Task brief:
Find all lines below containing the string "nose" and return them.

(Per-instance keypoint data)
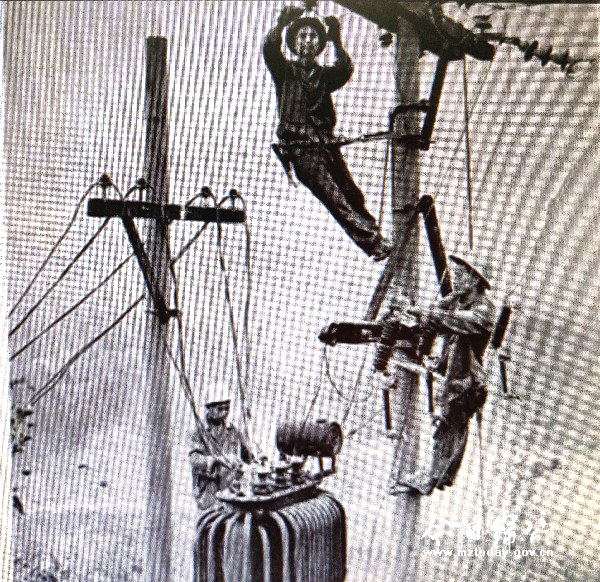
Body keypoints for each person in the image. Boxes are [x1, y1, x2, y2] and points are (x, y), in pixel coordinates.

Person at [263, 6, 392, 260]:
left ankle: (377, 235)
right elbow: (270, 49)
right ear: (294, 43)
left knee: (352, 194)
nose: (308, 41)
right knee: (337, 200)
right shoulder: (285, 72)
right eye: (302, 36)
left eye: (313, 37)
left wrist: (336, 40)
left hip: (327, 146)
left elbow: (344, 69)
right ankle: (374, 244)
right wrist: (281, 24)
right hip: (302, 150)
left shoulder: (323, 76)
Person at [390, 254, 495, 495]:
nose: (454, 277)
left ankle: (434, 478)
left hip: (466, 381)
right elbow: (437, 316)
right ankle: (440, 476)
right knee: (447, 426)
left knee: (450, 427)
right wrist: (415, 310)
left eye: (460, 274)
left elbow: (451, 321)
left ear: (475, 280)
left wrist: (417, 311)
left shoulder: (484, 310)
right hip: (452, 375)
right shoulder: (459, 300)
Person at [189, 397, 251, 510]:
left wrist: (253, 460)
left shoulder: (232, 430)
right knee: (211, 519)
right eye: (220, 409)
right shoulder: (199, 432)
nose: (224, 413)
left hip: (230, 489)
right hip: (208, 490)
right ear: (209, 408)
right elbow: (194, 459)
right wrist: (215, 460)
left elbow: (248, 455)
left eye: (227, 408)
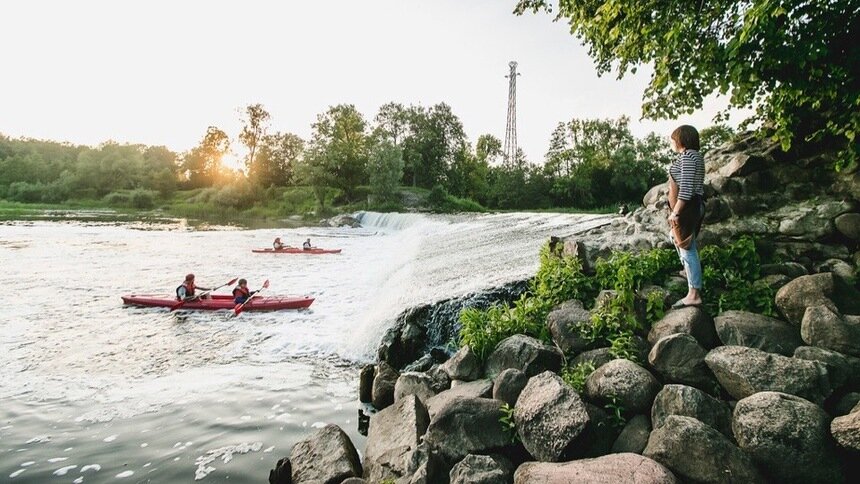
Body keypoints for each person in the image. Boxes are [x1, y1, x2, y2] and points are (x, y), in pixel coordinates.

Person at [666, 125, 706, 309]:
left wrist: (676, 211)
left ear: (682, 139)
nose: (672, 142)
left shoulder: (689, 157)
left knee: (686, 247)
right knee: (677, 239)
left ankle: (694, 294)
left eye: (673, 139)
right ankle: (690, 273)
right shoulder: (695, 156)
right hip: (692, 206)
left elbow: (687, 188)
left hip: (687, 208)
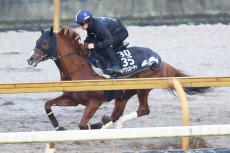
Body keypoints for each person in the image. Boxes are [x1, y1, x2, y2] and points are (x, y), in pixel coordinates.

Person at [74, 9, 129, 73]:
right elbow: (90, 37)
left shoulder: (99, 27)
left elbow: (109, 40)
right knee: (96, 42)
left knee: (105, 45)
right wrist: (84, 44)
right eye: (79, 24)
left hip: (120, 32)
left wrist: (94, 45)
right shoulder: (90, 25)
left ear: (88, 21)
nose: (80, 26)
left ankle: (116, 66)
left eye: (81, 24)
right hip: (109, 32)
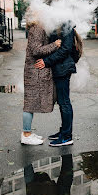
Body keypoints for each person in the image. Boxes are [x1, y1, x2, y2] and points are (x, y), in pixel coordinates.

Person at [21, 8, 61, 145]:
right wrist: (54, 45)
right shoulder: (37, 28)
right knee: (29, 105)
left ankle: (28, 132)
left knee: (30, 104)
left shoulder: (36, 28)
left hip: (33, 71)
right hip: (34, 72)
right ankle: (26, 134)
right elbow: (36, 50)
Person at [35, 22, 76, 146]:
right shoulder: (59, 22)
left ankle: (66, 136)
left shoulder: (66, 25)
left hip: (63, 69)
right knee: (62, 102)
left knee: (64, 102)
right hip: (60, 68)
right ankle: (64, 131)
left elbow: (65, 49)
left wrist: (46, 61)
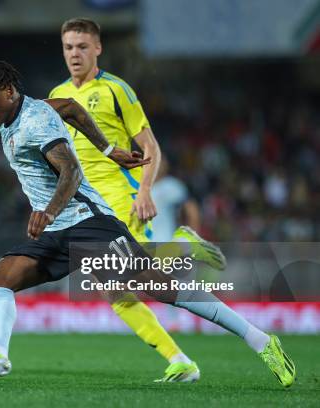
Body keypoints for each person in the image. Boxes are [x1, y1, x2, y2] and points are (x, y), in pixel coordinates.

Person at [0, 61, 295, 389]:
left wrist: (49, 211)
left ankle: (262, 340)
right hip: (55, 232)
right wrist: (109, 147)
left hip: (87, 223)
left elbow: (71, 171)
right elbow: (69, 106)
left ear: (8, 90)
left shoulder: (35, 122)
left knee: (161, 288)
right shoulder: (25, 113)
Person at [48, 18, 225, 381]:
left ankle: (183, 250)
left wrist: (144, 190)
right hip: (86, 204)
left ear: (97, 48)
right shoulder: (57, 96)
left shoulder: (116, 90)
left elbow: (150, 147)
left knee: (142, 279)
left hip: (119, 194)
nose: (75, 54)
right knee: (115, 290)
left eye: (82, 46)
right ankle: (179, 360)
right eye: (69, 47)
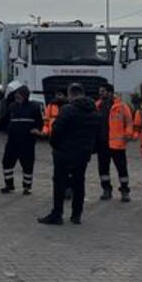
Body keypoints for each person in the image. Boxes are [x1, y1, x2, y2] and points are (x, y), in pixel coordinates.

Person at [39, 83, 99, 225]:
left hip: (64, 153)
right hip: (83, 153)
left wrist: (55, 146)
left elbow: (57, 131)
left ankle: (57, 214)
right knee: (79, 182)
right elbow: (97, 132)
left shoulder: (67, 110)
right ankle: (76, 214)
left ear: (71, 94)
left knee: (60, 183)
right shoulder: (93, 110)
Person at [0, 81, 43, 195]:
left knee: (27, 164)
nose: (17, 98)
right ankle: (9, 185)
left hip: (27, 141)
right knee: (7, 162)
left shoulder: (34, 107)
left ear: (25, 96)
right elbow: (4, 120)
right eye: (16, 96)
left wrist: (37, 130)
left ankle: (27, 187)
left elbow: (40, 122)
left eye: (19, 96)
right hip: (13, 140)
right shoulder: (12, 107)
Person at [94, 85, 134, 202]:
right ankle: (106, 189)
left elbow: (129, 121)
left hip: (117, 143)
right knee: (103, 168)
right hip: (102, 143)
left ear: (110, 92)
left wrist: (128, 134)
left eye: (103, 91)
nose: (100, 94)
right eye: (99, 92)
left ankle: (124, 190)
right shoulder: (97, 106)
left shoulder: (121, 106)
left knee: (122, 168)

Reply to the task:
nose: (308, 41)
nose: (454, 277)
nose: (224, 413)
nose: (672, 142)
nose: (80, 26)
nose: (75, 54)
nose: (17, 98)
nose: (100, 94)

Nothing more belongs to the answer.